Every line in the data below that has the word "lines" should be returned.

* **MATERIAL SUPPLIED**:
^^^^
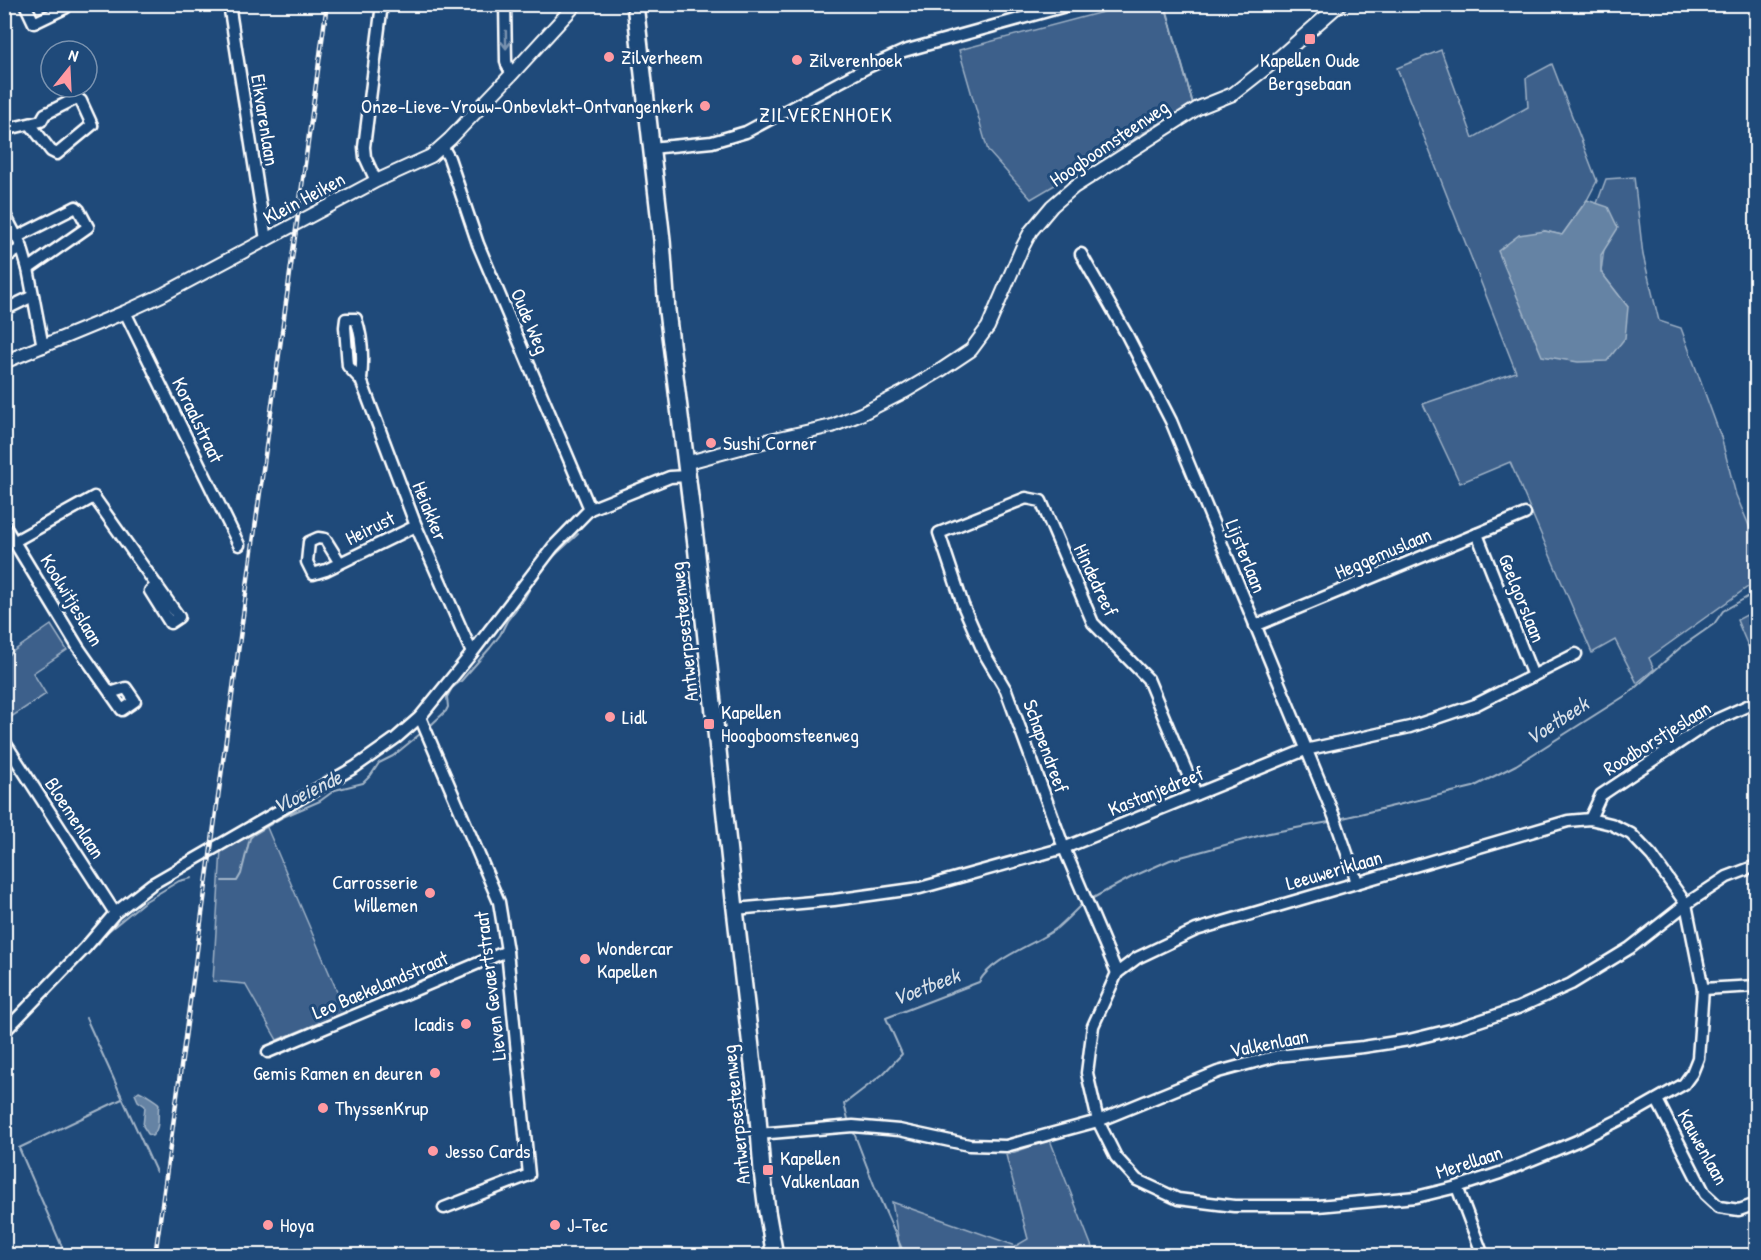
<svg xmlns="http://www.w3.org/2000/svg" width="1761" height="1260" viewBox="0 0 1761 1260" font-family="'Patrick Hand',sans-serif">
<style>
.green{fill:#3c618b;stroke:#9eb0c5;stroke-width:1.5}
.water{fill:#6583a4;stroke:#a3b5c8;stroke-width:1.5}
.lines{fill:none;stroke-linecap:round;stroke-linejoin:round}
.stream{stroke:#a3b5c8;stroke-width:2}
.minor-casing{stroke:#fff;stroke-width:15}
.tertiary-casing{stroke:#fff;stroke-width:16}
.primary-casing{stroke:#fff;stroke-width:20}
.minor{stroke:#1f4a7a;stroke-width:10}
.tertiary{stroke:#1f4a7a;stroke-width:12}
.primary{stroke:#1f4a7a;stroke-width:15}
.rail-casing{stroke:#fff;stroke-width:4.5}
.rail{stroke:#1f4a7a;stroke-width:2;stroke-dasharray:7;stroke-linecap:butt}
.oneway{stroke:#7992af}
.poi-dot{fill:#ff9aa2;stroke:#1f4a7a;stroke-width:2}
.labels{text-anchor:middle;stroke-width:6;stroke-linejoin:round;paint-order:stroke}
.poi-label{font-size:20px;fill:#fff;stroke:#1f4a7a;text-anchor:start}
.street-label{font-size:20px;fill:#fff;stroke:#1f4a7a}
.neighbourhood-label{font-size:21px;letter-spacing:1.5px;fill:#fff;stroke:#1f4a7a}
.water-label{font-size:21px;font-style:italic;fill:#d8e0e8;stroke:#1f4a7a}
</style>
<rect width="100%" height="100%" fill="#1f4a7a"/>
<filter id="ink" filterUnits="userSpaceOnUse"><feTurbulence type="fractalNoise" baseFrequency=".0167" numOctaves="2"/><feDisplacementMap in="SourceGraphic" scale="12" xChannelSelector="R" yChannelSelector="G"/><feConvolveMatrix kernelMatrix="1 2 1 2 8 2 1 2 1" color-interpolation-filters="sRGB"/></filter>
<g filter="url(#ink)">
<g class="green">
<path d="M1129,5h36l28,99 -162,95 -43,-48 -29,-101z"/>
<path d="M1441,50l32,88 55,-31 -2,-29 26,-14 45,117 -10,19 -25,35 -17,-4 83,76 -27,-35 5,-39 -10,-27 10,-27 28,-2 9,78 16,66 22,7 40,109 15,58 20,47v39l-107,77 5,11 -17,14 -22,-43 -23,13 -82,-191 -50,21 -37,-79 93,-32 -119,-304z"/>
<path d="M1756,610v55l-19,-45z"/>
<path d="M51,625l16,25 -34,23 13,21 -41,27v-64z"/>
<path d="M265,823l81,189 -69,28 -32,-56 -32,-3 8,-132z"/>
<path d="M1050,1140l45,115h-194l-9,-53 124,44 12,-7 -22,-84z"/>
</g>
<g class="water">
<path d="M1587,200l21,7 10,21 -17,27v17l27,35 -3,31 -18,23 -29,1 -36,-6 -44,-105 21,-16 26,-4 17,4z"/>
<path d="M139,1091c3,1 19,11 20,13 -2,11 2,24 -7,32l-4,-2 -5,-8 2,-20 -7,-5 -3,-7z"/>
</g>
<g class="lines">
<g class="stream">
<path d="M1165,4l28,100"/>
<path d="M535,582l16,-23 27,-25"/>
<path d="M431,725l15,-14 2,-4 -1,-10 5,-9 9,-7 29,-33 10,-13 7,-14 17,-22 6,-11"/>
<path d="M1343,818l130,-31 43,-22 112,-71 53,-47 33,-23 9,-13 33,-19"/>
<path d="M222,881h15l4,-7 9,-36 3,-3 30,-18 37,-16 15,-11 28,-7 8,-8 8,-12 14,-7 27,-22"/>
<path d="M1093,898l39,-21 38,-17 99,-27 60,-11"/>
<path d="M86,954l13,-11 7,-10 38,-31 35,-21 13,-3"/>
<path d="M86,1018l70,154"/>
<path d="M4,1042l6,-9"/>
<path d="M848,1119l-4,-15 39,-30 19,-20 -16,-36 93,-36c14,-25 56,-37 78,-54 8,-7 16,-15 24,-23"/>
<path d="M854,1133l22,57 29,66"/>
<path d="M66,1256l-47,-108 103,-49"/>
<path d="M1120,1256h3"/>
<path d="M1156,1256l1,-4 10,4"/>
<path d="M1721,1256h1"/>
<path d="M1751,1256l5,-3"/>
</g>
<defs>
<g id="minor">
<path d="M25,4l9,19 31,-15 -1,-4"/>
<path d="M229,4l37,236"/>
<path d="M505,4l1,57 1,4 5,9"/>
<path d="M4,130l37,-9 4,-7 32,-16 4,3 11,24 -35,29 -6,-3 -21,-27"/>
<path d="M442,146l7,12 29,86 112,265"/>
<path d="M651,148l61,-6 34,-10 122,-65 36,-16 169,-47"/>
<path d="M376,181l-11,-24 -1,-10 18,-143"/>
<path d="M4,213l17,32 7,24 15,78"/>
<path d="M17,237l59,-30 3,3 9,17 -60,42"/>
<path d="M1081,254l46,81 44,86 163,395 23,66"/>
<path d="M4,258l18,-10"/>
<path d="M4,310l29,-14"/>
<path d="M125,312l114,233"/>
<path d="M361,380l-13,-14 -3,-39 1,-8h10c7,19 7,41 5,61l55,146 56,127"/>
<path d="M4,525l74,122 44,63 13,-9 -9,-13 -16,5"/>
<path d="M1477,534l56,142"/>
<path d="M15,541l79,-44 85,120 -9,6 -20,-32 7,-6"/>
<path d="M340,563l-15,-24 -7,-1 -9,4 -2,20 6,12 13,-4 90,-44"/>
<path d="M1255,626l270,-112"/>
<path d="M420,717l79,185 8,49 22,224 -85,33"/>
<path d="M4,741l111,172"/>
<path d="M1590,819l21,5 20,10 21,22 34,48 17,85 -5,69 -6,15 -8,11 -51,29 -56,28 -77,32 -43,14 -41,10 -98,9h-84l-56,-7 -41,-19 -21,-23 -18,-36 -11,-48 6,-47 24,-53 20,-15 59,-28 372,-109z"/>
<path d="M1590,819l11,-24 106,-71 49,-22"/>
<path d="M735,909l99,-9 86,-12 144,-40 241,-98 105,-23 65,-22 101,-51"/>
<path d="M1117,973l-53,-125 -58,-158 -22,-37 -21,-48 -24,-72 87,-35 15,3 52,122 55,56 48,115"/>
<path d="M1703,989l53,-3"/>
<path d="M4,1032l81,-84 30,-35 37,-29 203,-117 41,-29 24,-21 52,-64 81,-106 37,-38 80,-32 17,-1"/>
<path d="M268,1052l239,-101"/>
<path d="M1657,1100l48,94 14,13 20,3 17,-6"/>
<path d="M758,1134l95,-8 46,4 70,15 37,1 92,-25 120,-49 59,-16 86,-9 46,-7 49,-12 60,-20 53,-24 59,-36 56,-44 41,-27 29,-11"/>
<path d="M1457,1187l25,66"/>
</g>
<g id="tertiary">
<path d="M4,362l121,-50 37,-17 214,-114 55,-25 19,-17 62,-65 64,-70"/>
<path d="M685,463l85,-23 62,-14 29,-12 43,-22 37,-22 30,-20 17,-23 34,-79 9,-17 21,-25 22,-19 124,-79 35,-14 42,-33 65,-57"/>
</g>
<path id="primary" d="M635,4l27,236 5,71 29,234 39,364 21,182 6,80 5,40 8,45"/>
</defs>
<use href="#minor" class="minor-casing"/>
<use href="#tertiary" class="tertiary-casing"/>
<use href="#primary" class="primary-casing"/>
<use href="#minor" class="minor"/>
<use href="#tertiary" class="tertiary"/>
<use href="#primary" class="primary"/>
<defs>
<path id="rail" d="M155,1256l172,-1252"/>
</defs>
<use href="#rail" class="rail-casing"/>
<use href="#rail" class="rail"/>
</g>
<defs><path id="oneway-shaft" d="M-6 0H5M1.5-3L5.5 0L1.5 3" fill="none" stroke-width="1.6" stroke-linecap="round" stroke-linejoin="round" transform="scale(1.5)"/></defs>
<use class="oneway" href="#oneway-shaft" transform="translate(506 40) rotate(89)"/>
</g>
<g class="poi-dot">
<rect x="1304" y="33" width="12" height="12" rx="3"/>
<circle cx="609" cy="57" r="6"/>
<circle cx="797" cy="60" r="6"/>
<circle cx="705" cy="106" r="6"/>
<circle cx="711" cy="443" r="6"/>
<circle cx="610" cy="717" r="6"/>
<rect x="703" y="718" width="12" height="12" rx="3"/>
<circle cx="430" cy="893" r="6"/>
<circle cx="585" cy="959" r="6"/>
<circle cx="466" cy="1024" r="6"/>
<circle cx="435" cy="1073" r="6"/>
<circle cx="323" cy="1108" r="6"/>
<circle cx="433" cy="1151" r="6"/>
<rect x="762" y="1164" width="12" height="12" rx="3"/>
<circle cx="268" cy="1225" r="6"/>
<circle cx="555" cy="1225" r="6"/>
</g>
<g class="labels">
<g class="poi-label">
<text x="621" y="64">Zilverheem</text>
<text x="809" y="67">Zilverenhoek</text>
<text x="1310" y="67" text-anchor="middle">Kapellen Oude<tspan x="1310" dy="23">Bergsebaan</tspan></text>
<text x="693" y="113" text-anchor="end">Onze-Lieve-Vrouw-Onbevlekt-Ontvangenkerk</text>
<text x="723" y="450">Sushi Corner</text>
<text x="721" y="719">Kapellen<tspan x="721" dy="23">Hoogboomsteenweg</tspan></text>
<text x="622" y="724">Lidl</text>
<text x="418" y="889" text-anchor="end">Carrosserie<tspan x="418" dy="23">Willemen</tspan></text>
<text x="597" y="955">Wondercar<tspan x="597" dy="23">Kapellen</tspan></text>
<text x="454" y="1031" text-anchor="end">Icadis</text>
<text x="423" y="1080" text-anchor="end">Gemis Ramen en deuren</text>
<text x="335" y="1115">ThyssenKrup</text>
<text x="445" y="1158">Jesso Cards</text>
<text x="780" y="1165">Kapellen<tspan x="780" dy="23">Valkenlaan</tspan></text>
<text x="280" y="1232">Hoya</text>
<text x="567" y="1232">J-Tec</text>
</g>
<g class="street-label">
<text transform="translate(265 120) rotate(81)" y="7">Eikvarenlaan</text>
<text transform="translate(1109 143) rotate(-34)" y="7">Hoogboomsteenweg</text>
<text transform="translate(304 198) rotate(-28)" y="7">Klein Heiken</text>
<text transform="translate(530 321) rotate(67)" y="7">Oude Weg</text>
<text transform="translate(198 420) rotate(64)" y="7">Koraalstraat</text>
<text transform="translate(430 511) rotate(68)" y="7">Heiakker</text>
<text transform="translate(370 528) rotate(-26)" y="7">Heirust</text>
<text transform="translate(1383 553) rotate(-23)" y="7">Heggemuslaan</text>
<text transform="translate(1246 556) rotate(68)" y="7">Lijsterlaan</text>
<text transform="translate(1096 580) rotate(65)" y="7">Hindedreef</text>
<text transform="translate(1522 598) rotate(68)" y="7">Geelgorslaan</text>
<text transform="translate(72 600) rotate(59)" y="7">Koolwitjeslaan</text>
<text transform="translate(684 632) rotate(-96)" y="7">Antwerpsesteenweg</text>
<text transform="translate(1657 738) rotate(-32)" y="7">Roodborstjeslaan</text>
<text transform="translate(1046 746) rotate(70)" y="7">Schapendreef</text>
<text transform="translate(1156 791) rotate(-22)" y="7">Kastanjedreef</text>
<text transform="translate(75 818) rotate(57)" y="7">Bloemenlaan</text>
<text transform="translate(1334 870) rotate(-16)" y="7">Leeuweriklaan</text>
<text transform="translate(380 985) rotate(-23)" y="7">Leo Baekelandstraat</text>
<text transform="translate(490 986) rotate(-97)" y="7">Lieven Gevaertstraat</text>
<text transform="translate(1269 1043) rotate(-11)" y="7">Valkenlaan</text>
<text transform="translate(736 1115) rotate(-96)" y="7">Antwerpsesteenweg</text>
<text transform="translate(1703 1147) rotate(61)" y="7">Kauwenlaan</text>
<text transform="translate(1469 1162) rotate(-18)" y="7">Merellaan</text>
</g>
<g class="neighbourhood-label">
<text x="826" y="122">ZILVERENHOEK</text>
</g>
<g class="water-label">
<text transform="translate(1557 721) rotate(-33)" y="7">Voetbeek</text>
<text transform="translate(307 792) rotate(-26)" y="7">Vloeiende</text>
<text transform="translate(926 987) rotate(-21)" y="7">Voetbeek</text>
</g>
</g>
<rect width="1761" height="1260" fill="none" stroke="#1f4a7a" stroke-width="24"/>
<rect x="12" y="12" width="1737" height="1236" fill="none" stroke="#fff" stroke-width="2" filter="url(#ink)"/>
<g transform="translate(69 69) rotate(18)"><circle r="28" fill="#1f4a7a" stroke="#7992af" stroke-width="1.5"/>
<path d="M0-4.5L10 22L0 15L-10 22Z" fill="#ff9aa2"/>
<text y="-9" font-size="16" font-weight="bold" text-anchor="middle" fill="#ffffff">N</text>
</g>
</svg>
^^^^
* **EXERCISE RESPONSE**:
.lines{fill:none;stroke-linecap:round;stroke-linejoin:round}
<g class="lines">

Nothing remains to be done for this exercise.